[[ Dataset content, beginning ]]

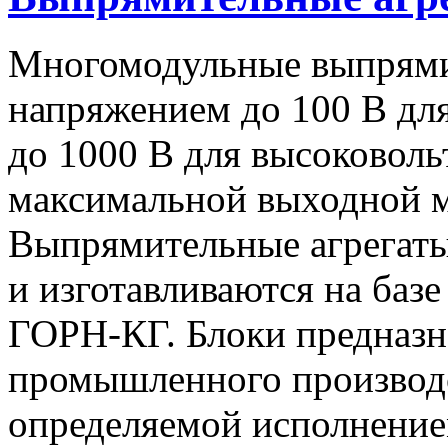
Многомодульные выпрями
напряжением до 100 В дл
до 1000 В для высоковоль
максимальной выходной
Выпрямительные агрегат
и изготавливаются на баз
ГОРН-КГ. Блоки предназн
промышленного производс
определяемой исполнение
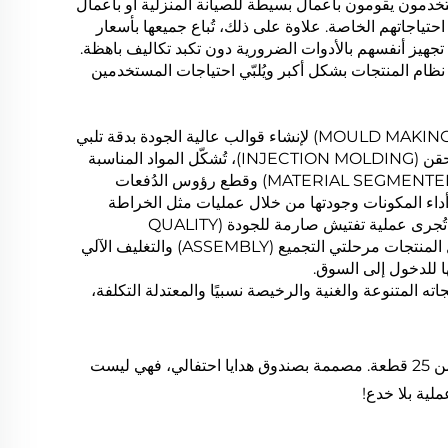
خدمون يقومون بأعمال بسيطة للصيانة المنزلية أو بأعمال
حتياجاتهم الخاصة. علاوة على ذلك، تُباع جميعها بأسعار
ن تجهيز أنفسهم بالأدوات الضرورية دون تكبد تكاليف باهظة.
نظام المنتجات بشكل أكبر ويُلبّي احتياجات المستخدمين
تتميز منتجات FIXBUD بعملية إنتاج صارمة ومعيارية. أولاً، يتم صنع القوالب (MOULD MAKING) لإنشاء قوالب عالية الجودة بدقة تلبي
متطلبات تصميم المنتج، مما يُعدّ الأساس للإنتاج اللاحق. ثم، من خلال عملية الحقن (INJECTION MOLDING)، تُشكّل المواد المناسبة
إلى الأشكال الأساسية للمنتجات. بعد ذلك، تُجرى عمليات مثل تقسيم المادة (MATERIAL SEGMENTED) وقطع رؤوس الدُفعات
 ذلك، تُحسَّن أداء المكونات وجودتها من خلال عمليات مثل الخراطة
والطحن (TURN MILLING) والمعالجة الحرارية (HEAT TREATMENT). ثم تُجرى عملية تفتيش صارمة للجودة (QUALITY
INSPECTION) تضمن أن كل مكوّن يستوفي المعايير المطلوبة. وأخيرًا، تدخل المنتجات مرحلتي التجميع (ASSEMBLY) والتغليف الآلي
 بفضل منتجاته المتنوعة والغنية والرخيصة نسبيًا والمعتدلة التكلفة،
اجعل هالوين هذا العام استثنائيًا مع مجموعة مفك البراغي الخاصة بنا المكونة من 25 قطعة. مصممة بصندوق هدايا احتفالي، فهي ليست
ملية بلا خدع!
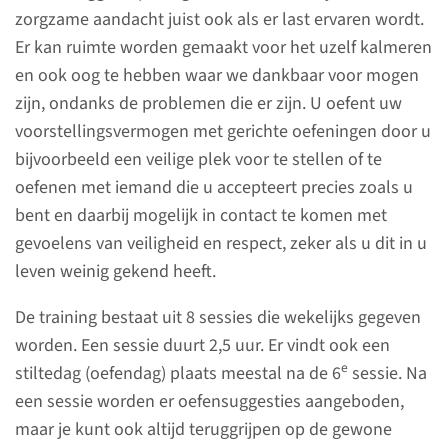
zorgzame aandacht juist ook als er last ervaren wordt.
Er kan ruimte worden gemaakt voor het uzelf kalmeren
en ook oog te hebben waar we dankbaar voor mogen
zijn, ondanks de problemen die er zijn. U oefent uw
voorstellingsvermogen met gerichte oefeningen door u
Over compassietraining
bijvoorbeeld een veilige plek voor te stellen of te
voor patiënten
oefenen met iemand die u accepteert precies zoals u
bent en daarbij mogelijk in contact te komen met
Compassie, ook wel
gevoelens van veiligheid en respect, zeker als u dit in u
mededogen genoemd, is het
leven weinig gekend heeft.
vermogen om op een
vriendelijke manier aanwezig te
De training bestaat uit 8 sessies die wekelijks gegeven
zijn en open te staan voor pijn
worden. Een sessie duurt 2,5 uur. Er vindt ook een
en lijden, zowel dat van onszelf
e
stiltedag (oefendag) plaats meestal na de 6
sessie. Na
als dat van anderen . Het is een
een sessie worden er oefensuggesties aangeboden,
vermogen dat in aanleg bij
maar je kunt ook altijd teruggrijpen op de gewone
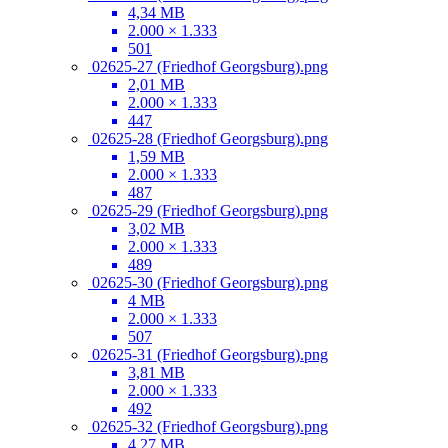
4,34 MB
2.000 × 1.333
501
02625-27 (Friedhof Georgsburg).png
2,01 MB
2.000 × 1.333
447
02625-28 (Friedhof Georgsburg).png
1,59 MB
2.000 × 1.333
487
02625-29 (Friedhof Georgsburg).png
3,02 MB
2.000 × 1.333
489
02625-30 (Friedhof Georgsburg).png
4 MB
2.000 × 1.333
507
02625-31 (Friedhof Georgsburg).png
3,81 MB
2.000 × 1.333
492
02625-32 (Friedhof Georgsburg).png
4,27 MB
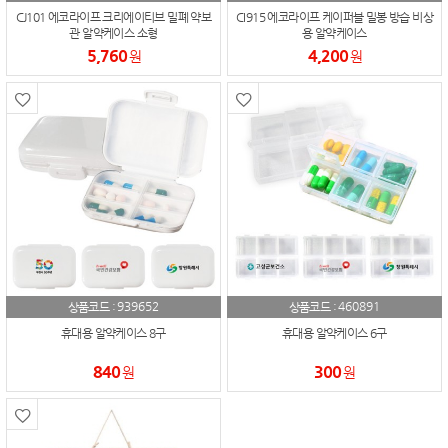
CJ101 에코라이프 크리에이티브 밀폐 약보
CI915 에코라이프 케이퍼블 밀봉 방습 비상
관 알약케이스 소형
용 알약케이스
5,760
4,200
원
원
939652
460891
상품코드 :
상품코드 :
휴대용 알약케이스 8구
휴대용 알약케이스 6구
840
300
원
원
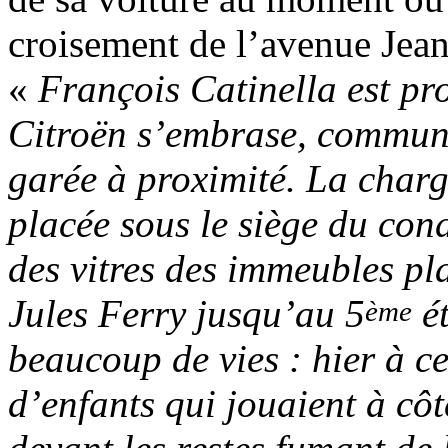
croisement de l’avenue Jean 
«
François Catinella est proj
Citroën s’embrase, communi
garée à proximité. La char
placée sous le siège du cond
des vitres des immeubles pla
Jules Ferry jusqu’au 5
ét
ème
beaucoup de vies : hier à ce
d’enfants qui jouaient à côt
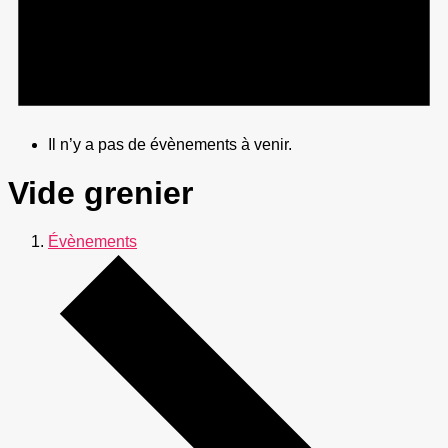
Il n’y a pas de évènements à venir.
Vide grenier
Évènements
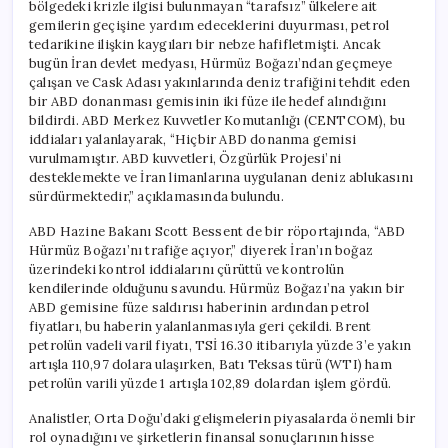
bölgedeki krizle ilgisi bulunmayan “tarafsız” ülkelere ait
gemilerin geçişine yardım edeceklerini duyurması, petrol
tedarikine ilişkin kaygıları bir nebze hafifletmişti. Ancak
bugün İran devlet medyası, Hürmüz Boğazı’ndan geçmeye
çalışan ve Cask Adası yakınlarında deniz trafiğini tehdit eden
bir ABD donanması gemisinin iki füze ile hedef alındığını
bildirdi. ABD Merkez Kuvvetler Komutanlığı (CENTCOM), bu
iddiaları yalanlayarak, “Hiçbir ABD donanma gemisi
vurulmamıştır. ABD kuvvetleri, Özgürlük Projesi’ni
desteklemekte ve İran limanlarına uygulanan deniz ablukasını
sürdürmektedir,” açıklamasında bulundu.
ABD Hazine Bakanı Scott Bessent de bir röportajında, “ABD
Hürmüz Boğazı’nı trafiğe açıyor,” diyerek İran’ın boğaz
üzerindeki kontrol iddialarını çürüttü ve kontrolün
kendilerinde olduğunu savundu. Hürmüz Boğazı’na yakın bir
ABD gemisine füze saldırısı haberinin ardından petrol
fiyatları, bu haberin yalanlanmasıyla geri çekildi. Brent
petrolün vadeli varil fiyatı, TSİ 16.30 itibarıyla yüzde 3’e yakın
artışla 110,97 dolara ulaşırken, Batı Teksas türü (WTI) ham
petrolün varili yüzde 1 artışla 102,89 dolardan işlem gördü.
Analistler, Orta Doğu’daki gelişmelerin piyasalarda önemli bir
rol oynadığını ve şirketlerin finansal sonuçlarının hisse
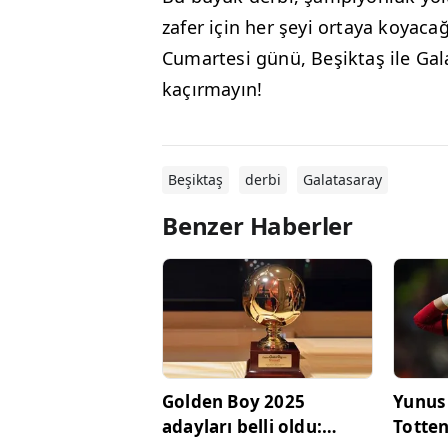
zafer için her şeyi ortaya koyac
Cumartesi günü, Beşiktaş ile Ga
kaçırmayın!
Beşiktaş
derbi
Galatasaray
Benzer Haberler
Golden Boy 2025
Yunus
adayları belli oldu:
Totten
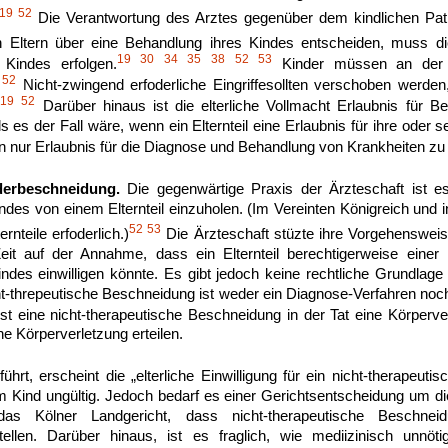
19
52
Die Verantwortung des Arztes gegenüber dem kindlichen Pati
Eltern über eine Behandlung ihres Kindes entscheiden, muss 
19
30
34
35
38
52
53
 Kindes erfolgen.
Kinder müssen an der En
52
Nicht-zwingend erfoderliche Eingriffesollten verschoben werden,
19
52
.
Darüber hinaus ist die elterliche Vollmacht Erlaubnis für B
 es der Fall wäre, wenn ein Elternteil eine Erlaubnis für ihre oder
n nur Erlaubnis für die Diagnose und Behandlung von Krankheiten zu e
derbeschneidung.
Die gegenwärtige Praxis der Ärzteschaft ist es,
des von einem Elternteil einzuholen. (Im Vereinten Königreich und in
52
53
ernteile erfoderlich.)
Die Ärzteschaft stüzte ihre Vorgehensweis
Zeit auf der Annahme, dass ein Elternteil berechtigerweise einer 
ndes einwilligen könnte. Es gibt jedoch keine rechtliche Grundla
cht-threpeutische Beschneidung ist weder ein Diagnose-Verfahren noc
st eine nicht-therapeutische Beschneidung in der Tat eine Körperverl
ne Körperverletzung erteilen.
rt, erscheint die „elterliche Einwilligung für ein nicht-therapeutis
Kind ungültig. Jedoch bedarf es einer Gerichtsentscheidung um di
das Kölner Landgericht, dass nicht-therapeutische Beschnei
tellen. Darüber hinaus, ist es fraglich, wie mediizinisch unnötig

[[ Dataset content, end ]]

*What you have to do*. Scan the data above for the word "Diagnose", then copy every line that holds it.

*Your solution*.
n nur Erlaubnis für die Diagnose und Behandlung von Krankheiten zu e
cht-threpeutische Beschneidung ist weder ein Diagnose-Verfahren noc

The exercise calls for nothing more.